To do:
A: From the article on organic farming and nitrogen pollution below, return everything from "Reactive nitrogen is" down to "damaging than CO2.", word for word.
B: List every figure in the article on organic farming and nitrogen pollution that is given either as a percentage or as a number of "times".

Reading passage:
┏━━

Organic Farming Methods Create Significantly Less Nitrogen Pollution Than Conventional Farming
Organic farming does more for the environment than just reduce the use of herbicides and pesticides. According to new research, it can help reduce global nitrogen pollution as well.
New research conducted by The University of Virginia and The Organic Center concluded that organic farming not only recycles nitrogen, but it also creates less reactive nitrogen in the environment, which is critical for pollution reduction.
The study looked at nitrogen pollution produced by both conventional and organic farms. Both farm circumstances contribute to soil nitrogen loss as a result of the crop systems, but organic farming fared better in preventing nitrogen pollution, preventing three times the amount of reactive nitrogen than traditional farming methods.
“Agriculture adds a large amount of nitrogen into the environment during the food production process,” Dr. Jessica Shade, Director of Science Programs for The Organic Center, said in a statement. “This very timely research shows that many common organic farming practices, like composting and the use of manure fertilization in place of synthetic fertilizers, can recycle reactive nitrogen already in the global system rather than introducing new reactive nitrogen into the environment. Organic farming thus has a much smaller environmental impact on the global scale.”
The researchers also noted that 93 percent of nitrogen from conventional food production was newly created reactive nitrogen as compared to 33 percent from organic foods.
Reactive nitrogen is necessary for plant and animal growth, but in excess, as in the massive amounts of synthetic fertilizer used in commercial agriculture, the effects may be significantly damaging to the environment.
The Organic Center notes that reactive nitrogen contributes to the production of nitrous oxide, a greenhouse gas that’s 300 times more damaging than CO2.
“Nitrous oxide can enter the stratosphere and eat away at the ozone; it’s an important contributor to ozone depletion right now,” the Center noted. “Reactive nitrogen forms smog and contributes to acid rain when converted to nitric acid.”
Nitrogen runoff in waterways causes toxic algal blooms that can create large Dead Zones, killing hundreds of thousands of marine animals.
“This research shows that rather than converting benign nitrogen into polluting nitrogen,” notes Dr. Tracy Misiewicz, Associate Director of Science Programs for The Organic Center, “organic farming practices overwhelmingly recycle reactive nitrogen instead of introducing new reactive nitrogen into our environment.”

┗━━

Geospatial object detection data:
┏━━

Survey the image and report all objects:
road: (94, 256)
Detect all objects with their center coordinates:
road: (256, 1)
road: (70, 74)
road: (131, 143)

┗━━

Activity answers:
A:
Reactive nitrogen is necessary for plant and animal growth, but in excess, as in the massive amounts of synthetic fertilizer used in commercial agriculture, the effects may be significantly damaging to the environment.
The Organic Center notes that reactive nitrogen contributes to the production of nitrous oxide, a greenhouse gas that’s 300 times more damaging than CO2.

B:
three times
93 percent
33 percent
300 times